WHEN JESUS celebrated the Passover with His disciples, they would have been shocked to the core when He took the bread, gave thanks, broke it and gave it to them and said, “Take, eat, this is my body given for you”. These words had no place in the Passover feast. He should have said, “This is the bread of affliction, which our ancestors ate when they came from the land of Egypt.” Jesus changes these words in anticipation of His sacrificial death. As the bread was broken, so His body would be broken.

The same can be said of the wine. Then He took the cup, gave thanks and offered it to them, saying, “Drink from it, all of you. This is my blood of the covenant, which is poured out for many for the forgiveness of sin. Jesus understands His death to inaugurate and ratify a covenant that would secure the forgiveness of sins.

Jesus reinterprets the Passover, an annual feast celebrating how God de­livered Israel from Egypt, to show that His death would also be an act of deliv­erance – but of far greater proportions. By the ‘breaking’ of His body and the ‘pouring out’ of His blood God would deliver His people from the terrible bondage and consequences of their sin – He would forgive them!

Jesus is the final fulfilment of the Passover – He transcends its original meaning for He Himself is the Passover Lamb. The slaughtered lamb no longer had any part in the meal for its central position had now been taken by the bread and the wine. In the Lord’s Sup­per the bread and wine represent the atoning sacrifice of Christ Jesus as the true Paschal Lamb.

Neither the bread nor the wine con­tain in and of themselves any efficacy. The Lord’s Supper is a proclamation and a remembrance of the sacrificial death of Jesus Christ and an expecta­tion of the joy of being with Him in His kingdom.

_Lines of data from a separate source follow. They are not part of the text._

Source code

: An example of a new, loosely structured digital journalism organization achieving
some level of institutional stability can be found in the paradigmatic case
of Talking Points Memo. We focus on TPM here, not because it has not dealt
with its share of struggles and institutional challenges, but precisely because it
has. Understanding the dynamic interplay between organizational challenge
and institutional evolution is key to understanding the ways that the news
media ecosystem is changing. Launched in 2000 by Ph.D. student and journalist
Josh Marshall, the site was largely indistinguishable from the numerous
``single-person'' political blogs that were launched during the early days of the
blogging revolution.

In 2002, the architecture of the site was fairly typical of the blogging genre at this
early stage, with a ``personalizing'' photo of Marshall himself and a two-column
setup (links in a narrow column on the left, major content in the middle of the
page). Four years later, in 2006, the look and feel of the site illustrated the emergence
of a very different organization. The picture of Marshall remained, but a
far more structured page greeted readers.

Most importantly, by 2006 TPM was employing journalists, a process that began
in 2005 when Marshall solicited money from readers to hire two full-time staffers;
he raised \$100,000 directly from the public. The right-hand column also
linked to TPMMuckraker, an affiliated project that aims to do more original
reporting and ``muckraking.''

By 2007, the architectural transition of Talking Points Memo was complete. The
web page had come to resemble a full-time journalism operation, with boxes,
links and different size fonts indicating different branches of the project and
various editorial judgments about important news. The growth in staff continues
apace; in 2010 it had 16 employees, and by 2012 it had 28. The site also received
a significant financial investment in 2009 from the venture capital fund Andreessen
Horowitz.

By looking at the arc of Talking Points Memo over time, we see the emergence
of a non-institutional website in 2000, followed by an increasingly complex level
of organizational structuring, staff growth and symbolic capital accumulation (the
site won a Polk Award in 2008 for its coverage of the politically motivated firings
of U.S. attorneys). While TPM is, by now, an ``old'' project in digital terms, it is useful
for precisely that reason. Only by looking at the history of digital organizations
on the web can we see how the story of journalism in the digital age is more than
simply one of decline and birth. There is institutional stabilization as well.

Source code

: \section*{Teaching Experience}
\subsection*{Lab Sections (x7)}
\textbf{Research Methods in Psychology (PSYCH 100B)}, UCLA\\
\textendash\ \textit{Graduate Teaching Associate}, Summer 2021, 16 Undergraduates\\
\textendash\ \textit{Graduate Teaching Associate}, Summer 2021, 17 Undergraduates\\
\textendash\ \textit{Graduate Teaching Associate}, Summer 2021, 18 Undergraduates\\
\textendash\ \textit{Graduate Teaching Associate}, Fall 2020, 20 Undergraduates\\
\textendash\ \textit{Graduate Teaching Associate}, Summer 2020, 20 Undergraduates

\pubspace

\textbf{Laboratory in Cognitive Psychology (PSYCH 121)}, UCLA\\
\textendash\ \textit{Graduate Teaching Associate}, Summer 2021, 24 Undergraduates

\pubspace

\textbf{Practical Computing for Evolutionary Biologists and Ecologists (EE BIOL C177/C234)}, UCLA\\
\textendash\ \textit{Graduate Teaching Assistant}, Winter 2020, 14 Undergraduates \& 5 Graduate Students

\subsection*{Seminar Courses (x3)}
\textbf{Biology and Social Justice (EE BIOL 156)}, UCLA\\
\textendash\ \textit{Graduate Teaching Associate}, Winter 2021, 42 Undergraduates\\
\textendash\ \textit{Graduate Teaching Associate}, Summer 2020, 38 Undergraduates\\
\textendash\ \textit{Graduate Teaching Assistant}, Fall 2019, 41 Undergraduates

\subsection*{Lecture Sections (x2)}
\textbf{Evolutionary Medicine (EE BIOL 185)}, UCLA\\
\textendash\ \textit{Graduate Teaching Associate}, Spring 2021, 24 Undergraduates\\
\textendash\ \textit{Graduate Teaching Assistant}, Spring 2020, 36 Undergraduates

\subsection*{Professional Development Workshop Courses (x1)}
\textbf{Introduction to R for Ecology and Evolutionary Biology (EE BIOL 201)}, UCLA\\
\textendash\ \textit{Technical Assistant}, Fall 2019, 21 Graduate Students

“For whenever you eat this bread and drink this cup, you proclaim the Lord’s death until he comes.” 1 Co 11:26

Further to this, the bread and wine invite us to partake of the great bless­ings of the cross. Jesus said “Take, eat … Take drink”.

The Book of Common Prayer puts it succinctly: Take and eat this in remem­brance that Christ died for you and feed on Him in your heart by faith, with thanksgiving.